Work instructions: A verbatim copy of every record is required, and no pictures should be included.

(Dataset entries)
=== Begin Enclosure ===
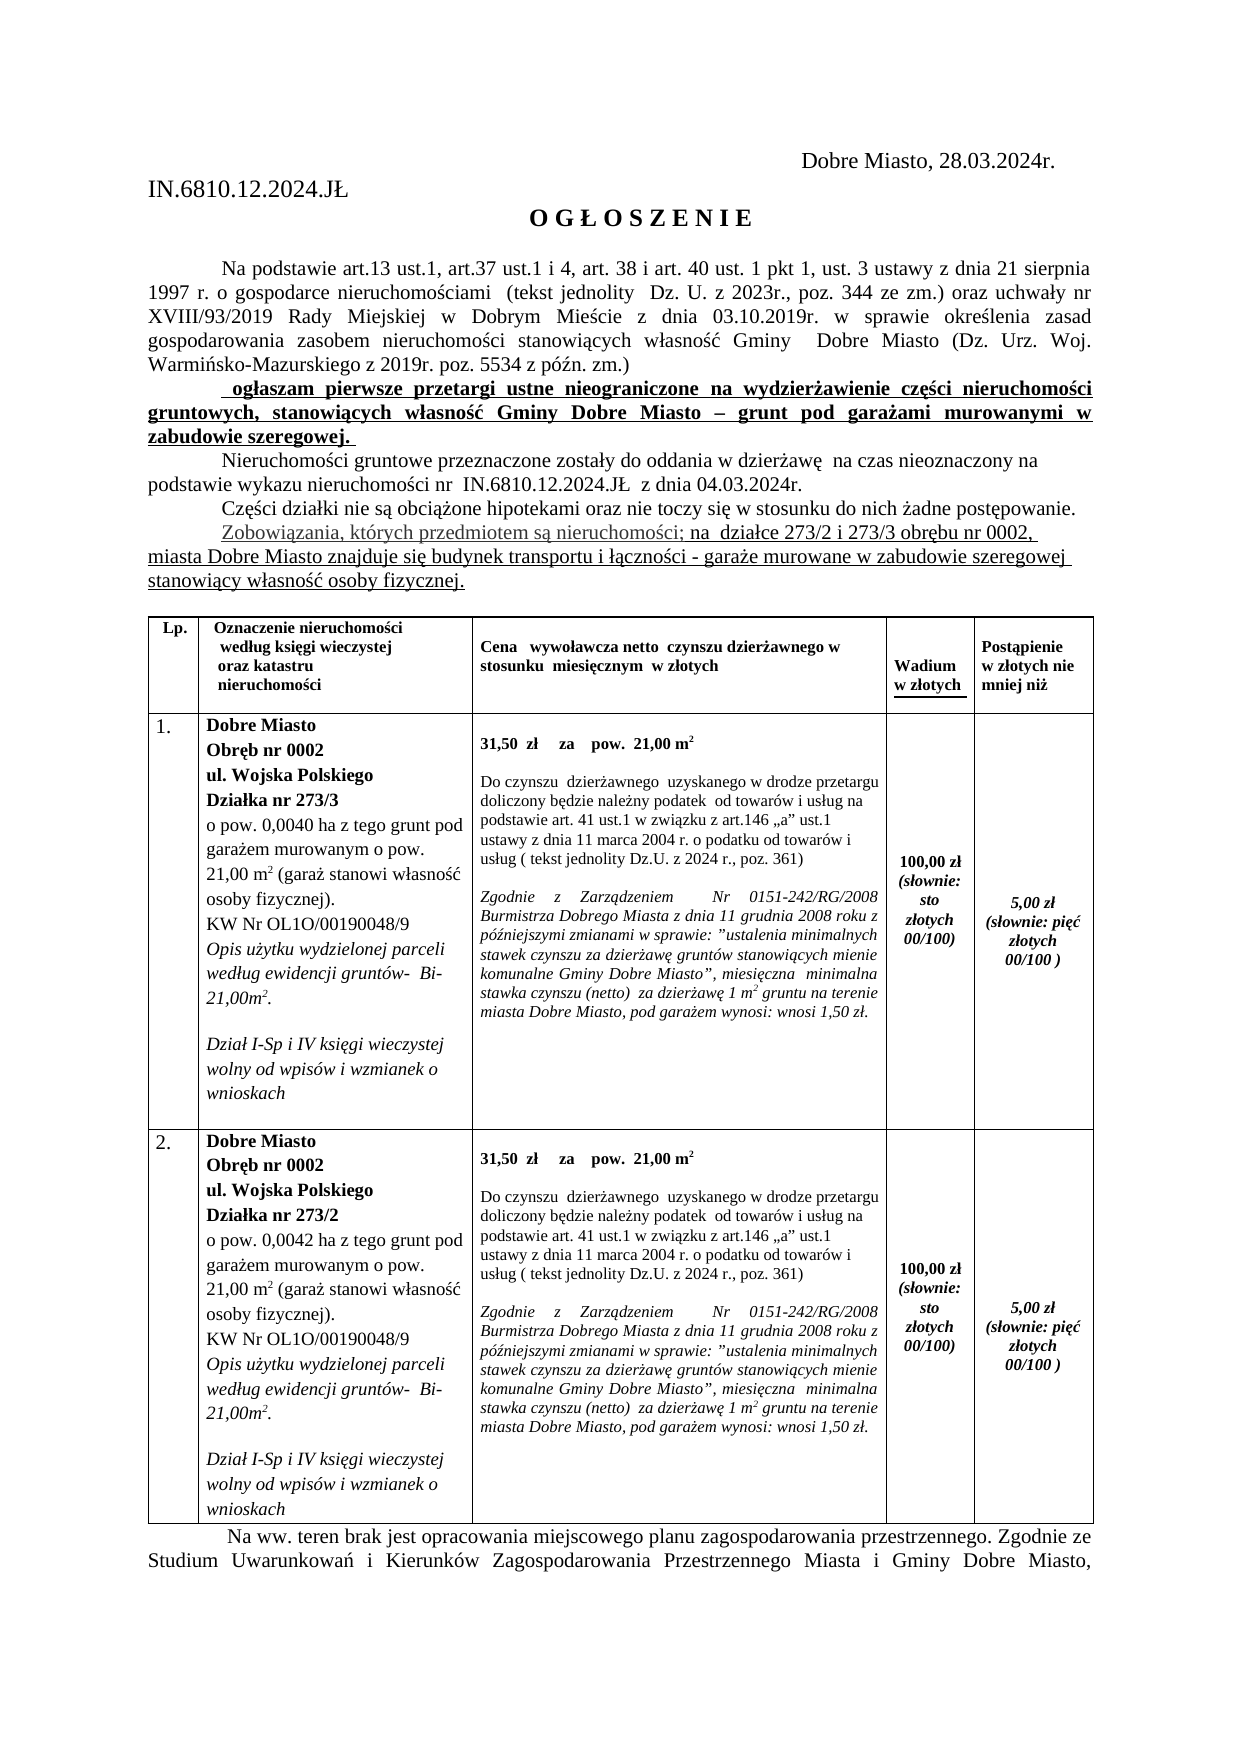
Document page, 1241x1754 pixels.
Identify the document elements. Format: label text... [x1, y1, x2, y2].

table_cell 5,00 zł (słownie: pięć złotych 00/100 ) [975, 714, 1093, 1128]
table_cell 5,00 zł (słownie: pięć złotych 00/100 ) [975, 1130, 1093, 1523]
text Zobowiązania, których przedmiotem są nieruchomości; na działce 273/2 i 273/3 obrębu nr 0002, miasta Dobre Miasto znajduje się budynek transportu i łączności - garaże murowane w zabudowie szeregowej stanowiący własność osoby fizycznej. [148, 520, 1093, 592]
table_cell Dobre Miasto Obręb nr 0002 ul. Wojska Polskiego Działka nr 273/2 o pow. 0,0042 ha z tego grunt pod garażem murowanym o pow. 21,00 m2 (garaż stanowi własność osoby fizycznej). KW Nr OL1O/00190048/9 Opis użytku wydzielonej parceli według ewidencji gruntów- Bi- 21,00m2. Dział I-Sp i IV księgi wieczystej wolny od wpisów i wzmianek o wnioskach [199, 1130, 472, 1523]
table_header Lp. [149, 618, 198, 713]
table_cell 2. [149, 1130, 198, 1523]
text ogłaszam pierwsze przetargi ustne nieograniczone na wydzierżawienie części nieruchomości gruntowych, stanowiących własność Gminy Dobre Miasto – grunt pod garażami murowanymi w zabudowie szeregowej. [148, 422, 1093, 448]
text Dobre Miasto, 28.03.2024r. [148, 148, 1093, 174]
table_cell 31,50 zł za pow. 21,00 m2 Do czynszu dzierżawnego uzyskanego w drodze przetargu doliczony będzie należny podatek od towarów i usług na podstawie art. 41 ust.1 w związku z art.146 „a” ust.1 ustawy z dnia 11 marca 2004 r. o podatku od towarów i usług ( tekst jednolity Dz.U. z 2024 r., poz. 361) Zgodnie z Zarządzeniem Nr 0151-242/RG/2008 Burmistrza Dobrego Miasta z dnia 11 grudnia 2008 roku z późniejszymi zmianami w sprawie: ”ustalenia minimalnych stawek czynszu za dzierżawę gruntów stanowiących mienie komunalne Gminy Dobre Miasto”, miesięczna minimalna stawka czynszu (netto) za dzierżawę 1 m2 gruntu na terenie miasta Dobre Miasto, pod garażem wynosi: wnosi 1,50 zł. [473, 1130, 886, 1523]
text Na podstawie art.13 ust.1, art.37 ust.1 i 4, art. 38 i art. 40 ust. 1 pkt 1, ust. 3 ustawy z dnia 21 sierpnia 1997 r. o gospodarce nieruchomościami (tekst jednolity Dz. U. z 2023r., poz. 344 ze zm.) oraz uchwały nr XVIII/93/2019 Rady Miejskiej w Dobrym Mieście z dnia 03.10.2019r. w sprawie określenia zasad gospodarowania zasobem nieruchomości stanowiących własność Gminy Dobre Miasto (Dz. Urz. Woj. Warmińsko-Mazurskiego z 2019r. poz. 5534 z późn. zm.) [148, 256, 1093, 376]
text Nieruchomości gruntowe przeznaczone zostały do oddania w dzierżawę na czas nieoznaczony na podstawie wykazu nieruchomości nr IN.6810.12.2024.JŁ z dnia 04.03.2024r. [148, 448, 1093, 496]
text Części działki nie są obciążone hipotekami oraz nie toczy się w stosunku do nich żadne postępowanie. [148, 496, 1093, 520]
table_header Cena wywoławcza netto czynszu dzierżawnego w stosunku miesięcznym w złotych [473, 618, 886, 713]
table_header Postąpienie w złotych nie mniej niż [975, 618, 1093, 713]
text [148, 1524, 1093, 1572]
table_header Wadium w złotych [887, 618, 974, 713]
text ogłaszam pierwsze przetargi ustne nieograniczone na wydzierżawienie części nieruchomości gruntowych, stanowiących własność Gminy Dobre Miasto – grunt pod garażami murowanymi w zabudowie szeregowej. [148, 376, 1093, 421]
table_header Oznaczenie nieruchomości według księgi wieczystej oraz katastru nieruchomości [199, 618, 472, 713]
table_cell 100,00 zł (słownie: sto złotych 00/100) [887, 1130, 974, 1523]
table_cell 100,00 zł (słownie: sto złotych 00/100) [887, 714, 974, 1128]
text IN.6810.12.2024.JŁ [148, 174, 1093, 203]
table_cell 1. [149, 714, 198, 1128]
table_cell 31,50 zł za pow. 21,00 m2 Do czynszu dzierżawnego uzyskanego w drodze przetargu doliczony będzie należny podatek od towarów i usług na podstawie art. 41 ust.1 w związku z art.146 „a” ust.1 ustawy z dnia 11 marca 2004 r. o podatku od towarów i usług ( tekst jednolity Dz.U. z 2024 r., poz. 361) Zgodnie z Zarządzeniem Nr 0151-242/RG/2008 Burmistrza Dobrego Miasta z dnia 11 grudnia 2008 roku z późniejszymi zmianami w sprawie: ”ustalenia minimalnych stawek czynszu za dzierżawę gruntów stanowiących mienie komunalne Gminy Dobre Miasto”, miesięczna minimalna stawka czynszu (netto) za dzierżawę 1 m2 gruntu na terenie miasta Dobre Miasto, pod garażem wynosi: wnosi 1,50 zł. [473, 714, 886, 1128]
table_cell Dobre Miasto Obręb nr 0002 ul. Wojska Polskiego Działka nr 273/3 o pow. 0,0040 ha z tego grunt pod garażem murowanym o pow. 21,00 m2 (garaż stanowi własność osoby fizycznej). KW Nr OL1O/00190048/9 Opis użytku wydzielonej parceli według ewidencji gruntów- Bi- 21,00m2. Dział I-Sp i IV księgi wieczystej wolny od wpisów i wzmianek o wnioskach [199, 714, 472, 1128]
text O G Ł O S Z E N I E [443, 203, 1093, 231]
=== End Enclosure ===
Solution to the exercise:
Document page, 1241x1754 pixels.
Identify the document elements. Format: label text... [x1, y1, x2, y2].

table_cell 5,00 zł (słownie: pięć złotych 00/100 ) [975, 714, 1093, 1128]
table_cell 5,00 zł (słownie: pięć złotych 00/100 ) [975, 1130, 1093, 1523]
text Zobowiązania, których przedmiotem są nieruchomości; na działce 273/2 i 273/3 obrębu nr 0002, miasta Dobre Miasto znajduje się budynek transportu i łączności - garaże murowane w zabudowie szeregowej stanowiący własność osoby fizycznej. [148, 520, 1093, 592]
table_cell Dobre Miasto Obręb nr 0002 ul. Wojska Polskiego Działka nr 273/2 o pow. 0,0042 ha z tego grunt pod garażem murowanym o pow. 21,00 m2 (garaż stanowi własność osoby fizycznej). KW Nr OL1O/00190048/9 Opis użytku wydzielonej parceli według ewidencji gruntów- Bi- 21,00m2. Dział I-Sp i IV księgi wieczystej wolny od wpisów i wzmianek o wnioskach [199, 1130, 472, 1523]
table_header Lp. [149, 618, 198, 713]
table_cell 2. [149, 1130, 198, 1523]
text ogłaszam pierwsze przetargi ustne nieograniczone na wydzierżawienie części nieruchomości gruntowych, stanowiących własność Gminy Dobre Miasto – grunt pod garażami murowanymi w zabudowie szeregowej. [148, 422, 1093, 448]
text Dobre Miasto, 28.03.2024r. [148, 148, 1093, 174]
table_cell 31,50 zł za pow. 21,00 m2 Do czynszu dzierżawnego uzyskanego w drodze przetargu doliczony będzie należny podatek od towarów i usług na podstawie art. 41 ust.1 w związku z art.146 „a” ust.1 ustawy z dnia 11 marca 2004 r. o podatku od towarów i usług ( tekst jednolity Dz.U. z 2024 r., poz. 361) Zgodnie z Zarządzeniem Nr 0151-242/RG/2008 Burmistrza Dobrego Miasta z dnia 11 grudnia 2008 roku z późniejszymi zmianami w sprawie: ”ustalenia minimalnych stawek czynszu za dzierżawę gruntów stanowiących mienie komunalne Gminy Dobre Miasto”, miesięczna minimalna stawka czynszu (netto) za dzierżawę 1 m2 gruntu na terenie miasta Dobre Miasto, pod garażem wynosi: wnosi 1,50 zł. [473, 1130, 886, 1523]
text Na podstawie art.13 ust.1, art.37 ust.1 i 4, art. 38 i art. 40 ust. 1 pkt 1, ust. 3 ustawy z dnia 21 sierpnia 1997 r. o gospodarce nieruchomościami (tekst jednolity Dz. U. z 2023r., poz. 344 ze zm.) oraz uchwały nr XVIII/93/2019 Rady Miejskiej w Dobrym Mieście z dnia 03.10.2019r. w sprawie określenia zasad gospodarowania zasobem nieruchomości stanowiących własność Gminy Dobre Miasto (Dz. Urz. Woj. Warmińsko-Mazurskiego z 2019r. poz. 5534 z późn. zm.) [148, 256, 1093, 376]
text Nieruchomości gruntowe przeznaczone zostały do oddania w dzierżawę na czas nieoznaczony na podstawie wykazu nieruchomości nr IN.6810.12.2024.JŁ z dnia 04.03.2024r. [148, 448, 1093, 496]
text Części działki nie są obciążone hipotekami oraz nie toczy się w stosunku do nich żadne postępowanie. [148, 496, 1093, 520]
table_header Cena wywoławcza netto czynszu dzierżawnego w stosunku miesięcznym w złotych [473, 618, 886, 713]
table_header Postąpienie w złotych nie mniej niż [975, 618, 1093, 713]
text [148, 1524, 1093, 1572]
table_header Wadium w złotych [887, 618, 974, 713]
text ogłaszam pierwsze przetargi ustne nieograniczone na wydzierżawienie części nieruchomości gruntowych, stanowiących własność Gminy Dobre Miasto – grunt pod garażami murowanymi w zabudowie szeregowej. [148, 376, 1093, 421]
table_header Oznaczenie nieruchomości według księgi wieczystej oraz katastru nieruchomości [199, 618, 472, 713]
table_cell 100,00 zł (słownie: sto złotych 00/100) [887, 1130, 974, 1523]
table_cell 100,00 zł (słownie: sto złotych 00/100) [887, 714, 974, 1128]
text IN.6810.12.2024.JŁ [148, 174, 1093, 203]
table_cell 1. [149, 714, 198, 1128]
table_cell 31,50 zł za pow. 21,00 m2 Do czynszu dzierżawnego uzyskanego w drodze przetargu doliczony będzie należny podatek od towarów i usług na podstawie art. 41 ust.1 w związku z art.146 „a” ust.1 ustawy z dnia 11 marca 2004 r. o podatku od towarów i usług ( tekst jednolity Dz.U. z 2024 r., poz. 361) Zgodnie z Zarządzeniem Nr 0151-242/RG/2008 Burmistrza Dobrego Miasta z dnia 11 grudnia 2008 roku z późniejszymi zmianami w sprawie: ”ustalenia minimalnych stawek czynszu za dzierżawę gruntów stanowiących mienie komunalne Gminy Dobre Miasto”, miesięczna minimalna stawka czynszu (netto) za dzierżawę 1 m2 gruntu na terenie miasta Dobre Miasto, pod garażem wynosi: wnosi 1,50 zł. [473, 714, 886, 1128]
table_cell Dobre Miasto Obręb nr 0002 ul. Wojska Polskiego Działka nr 273/3 o pow. 0,0040 ha z tego grunt pod garażem murowanym o pow. 21,00 m2 (garaż stanowi własność osoby fizycznej). KW Nr OL1O/00190048/9 Opis użytku wydzielonej parceli według ewidencji gruntów- Bi- 21,00m2. Dział I-Sp i IV księgi wieczystej wolny od wpisów i wzmianek o wnioskach [199, 714, 472, 1128]
text O G Ł O S Z E N I E [443, 203, 1093, 231]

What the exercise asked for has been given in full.